Le ministère des Armées s’est rapidement intéressé au potentiel de l’intelligence artificielle (IA) pour la conduite de ses opérations. D’où les programmes Artemis IA (Multi-Source Information Processing and Mass Exploitation Architecture) et TORNADE (Optical and Radar Processing by Artificial Neurons via Detector) ou encore le MMT (Man-Machine-Teaming) et HYPERION (pour le combat au sol). De plus, il a défini un cadre éthique pour l’utilisation de cette technologie
Mais il s’agit désormais d’aller plus loin, la loi de programmation militaire (LPM) 2024-30 précisant que les armées doivent être capables de « traiter de manière autonome les flux de données fournis par les capteurs dont elles disposent » et de consolider leur « capacité à évaluer les situations stratégiques et tactiques ». D’autres applications sont envisagées, notamment dans le domaine de la robotique et dans celui du Maintien en condition opérationnelle (MCO).
A cet effet, en mars dernier, le ministre des Armées, Sébastien Lecornu, a annoncé la création de l’Agence ministérielle chargée de l’intelligence artificielle de défense (AMIAD), censée être le pendant de la Direction des applications militaires (DAM) de l’énergie atomique. et la Commission des énergies renouvelables (CEA), dédiée à la dissuasion nucléaire.
La mission de l’AMIAD sera de « conceptualiser, voire fabriquer, l’intelligence artificielle dans les grands programmes militaires, actuels et futurs ». Et, pour cela, comme le DAM/CEA, il disposera de son propre supercalculateur « classifié » qui permettra de tester l’IA embarquée dans les systèmes d’armes. De plus, il peut être utilisé par les industriels de la défense, sans « crainte d’espionnage ». En clair, il ne sera évidemment pas question de le « connecter » à un réseau.
Attendu pour être le plus puissant d’Europe en matière d’IA de défense, ce supercalculateur doit être mis en service en 2025. Aussi, sans attendre, il a fait l’objet d’un appel d’offres dont le montant est compris entre 200 et 300 millions. euros. Deux constructeurs se sont manifestés : Hewlett Packard (associé à Orange) et Atos.

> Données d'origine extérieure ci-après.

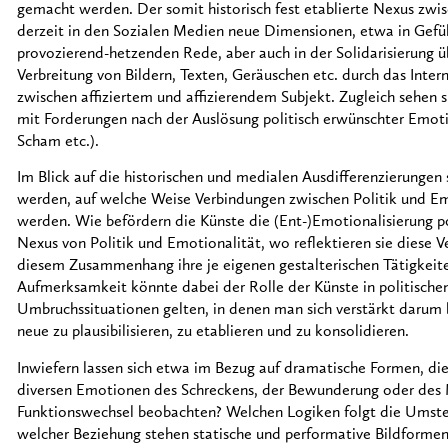
gemacht werden. Der somit historisch fest etablierte Nexus zw
derzeit in den Sozialen Medien neue Dimensionen, etwa in Gefühl
provozierend-hetzenden Rede, aber auch in der Solidarisierung ü
Verbreitung von Bildern, Texten, Geräuschen etc. durch das Int
zwischen affiziertem und affizierendem Subjekt. Zugleich sehen s
mit Forderungen nach der Auslösung politisch erwünschter Emoti
Scham etc.).
Im Blick auf die historischen und medialen Ausdifferenzierungen
werden, auf welche Weise Verbindungen zwischen Politik und Em
werden. Wie befördern die Künste die (Ent-)Emotionalisierung po
Nexus von Politik und Emotionalität, wo reflektieren sie diese 
diesem Zusammenhang ihre je eigenen gestalterischen Tätigkei
Aufmerksamkeit könnte dabei der Rolle der Künste in politische
Umbruchssituationen gelten, in denen man sich verstärkt darum 
neue zu plausibilisieren, zu etablieren und zu konsolidieren.
Inwiefern lassen sich etwa im Bezug auf dramatische Formen, die 
diversen Emotionen des Schreckens, der Bewunderung oder des M
Funktionswechsel beobachten? Welchen Logiken folgt die Umstell
welcher Beziehung stehen statische und performative Bildformen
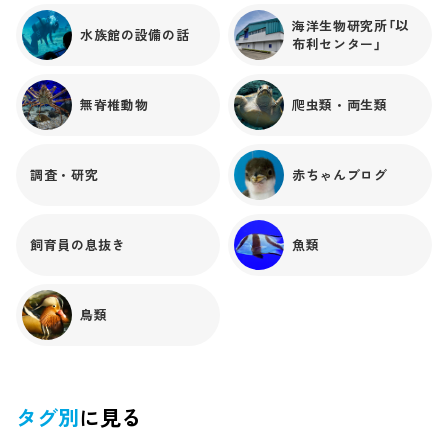
海洋生物研究所「以
水族館の設備の話
布利センター」
無脊椎動物
爬虫類・両生類
調査・研究
赤ちゃんブログ
飼育員の息抜き
魚類
鳥類
タグ別
に見る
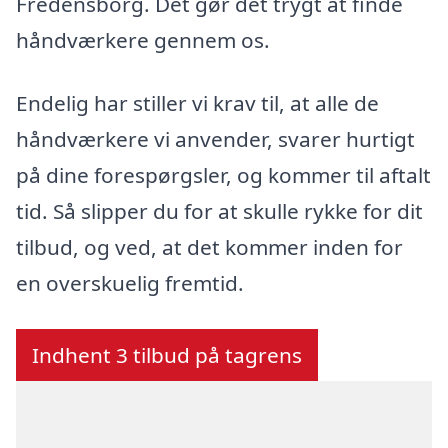
Fredensborg. Det gør det trygt at finde
håndværkere gennem os.
Endelig har stiller vi krav til, at alle de
håndværkere vi anvender, svarer hurtigt
på dine forespørgsler, og kommer til aftalt
tid. Så slipper du for at skulle rykke for dit
tilbud, og ved, at det kommer inden for
en overskuelig fremtid.
Indhent 3 tilbud på tagrens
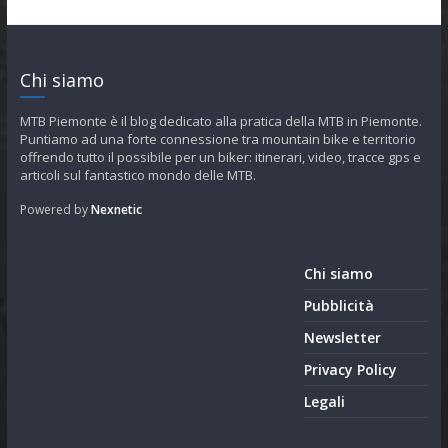
Chi siamo
MTB Piemonte è il blog dedicato alla pratica della MTB in Piemonte.
Puntiamo ad una forte connessione tra mountain bike e territorio
offrendo tutto il possibile per un biker: itinerari, video, tracce gps e
articoli sul fantastico mondo delle MTB.
Powered by
Nexnetic
Chi siamo
Pubblicità
Newsletter
Privacy Policy
Legali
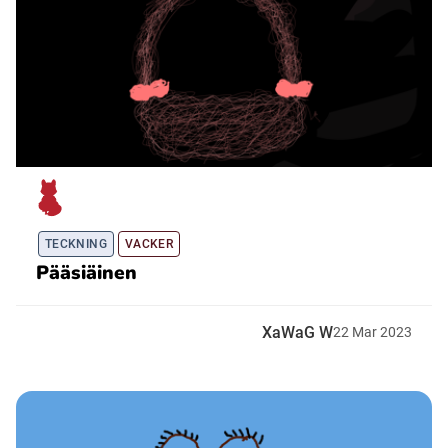
TECKNING
VACKER
Pääsiäinen
XaWaG W
22
Mar
2023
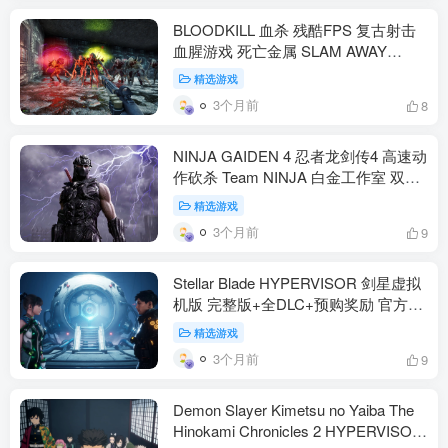
BLOODKILL 血杀 残酷FPS 复古射击
血腥游戏 死亡金属 SLAM AWAY
GAMES 类毁灭战士 类雷神之锤 官方
精选游戏
中文 5.4G（动作冒险）
3个月前
8
NINJA GAIDEN 4 忍者龙剑传4 高速动
作砍杀 Team NINJA 白金工作室 双主
角 八云 隼龙 血楔 血鸦形态 饭纲落 飞
精选游戏
燕 XP Game Pass Steam 官方中文
3个月前
9
60G（动作冒险）
Stellar Blade HYPERVISOR 剑星虚拟
机版 完整版+全DLC+预购奖励 官方中
文 动作冒险 SHIFT UP 伊芙 孽奇拔 后
精选游戏
末日 75G（动作冒险）
3个月前
9
Demon Slayer Kimetsu no Yaiba The
Hinokami Chronicles 2 HYPERVISOR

A noter que, dans une très large mesure, ce contrat bénéficiera au constructeur qui fournira les processeurs de type NPU (Neural Processing Unit). Et comme l’américain Nvidia occupe une position dominante sur le marché (88%), tout porte à croire qu’il en sera le grand bénéficiaire.
En tout cas, ces derniers jours, plusieurs sources ont indiqué que l’offre du tandem Hewlett Packard/Orange avait été privilégiée par la Direction commune des infrastructures, réseaux et systèmes d’information, chargée d’examiner ce dossier. . Et pendant ce temps, bien que très affaibli, Atos semblait avoir les meilleures cartes en main pour s’imposer.
Mais le jeu est loin d’être terminé. C’est ce qu’a expliqué M. Lecornu lors d’une audition à l’Assemblée nationale le 14 octobre. « Le marché est toujours en cours. Et comme tous les marchés publics encore en cours, il faut faire preuve de prudence», a-t-il déclaré, avant de dénoncer certaines manœuvres autour de cette procédure.
« Pour être direct, j’invite les parlementaires à faire preuve de la plus grande prudence, notamment à l’égard de toutes démarches émanant de lobbys divers et variés puisque j’ai été frappé de constater une agitation parisienne importante à ce sujet. Et en général, cette agitation n’est pas gratuite », a déclaré le ministre.
« Les entreprises font ce qu’elles veulent avec leur argent pour influencer les différents décideurs, mais quand on parle de concurrence pour de grosses sommes d’argent, sur des marchés publics en cours, je pense que, collectivement, nous devons être prudents. Pour être transparent, il y a des démarches du ministère qui, pour moi, posent question », a poursuivi M. Lecornu.
Quoi qu’il en soit, si le contrat pour ce supercalculateur n’a pas été attribué, c’est parce que les deux offres reçues suscitent des interrogations. Selon le ministre, on est « anormalement faible » (l’impératif de « souveraineté » n’est pas une excuse, a-t-il suggéré). Quant au second, il « pose la question » de savoir s’il « n’est pas anormalement fort » par rapport au premier.
Et « quand je dis que les deux réponses sont très différentes, elles portent sur les délais, le prix, les performances et le ‘personnel’ employé. Quiconque a fait une CAO (commission d’appel d’offres, ndlr) dans une mairie, un département, voit ce que cela peut signifier », a déclaré le ministre.
Aussi, pour clarifier les choses, M. Lecornu a indiqué avoir contacté le Contrôle général des forces armées (CGA) afin qu’il « reprenne toute la procédure de marché », tant sur la forme que sur le fond. Il doit rendre ses conclusions dans dix ou quinze jours.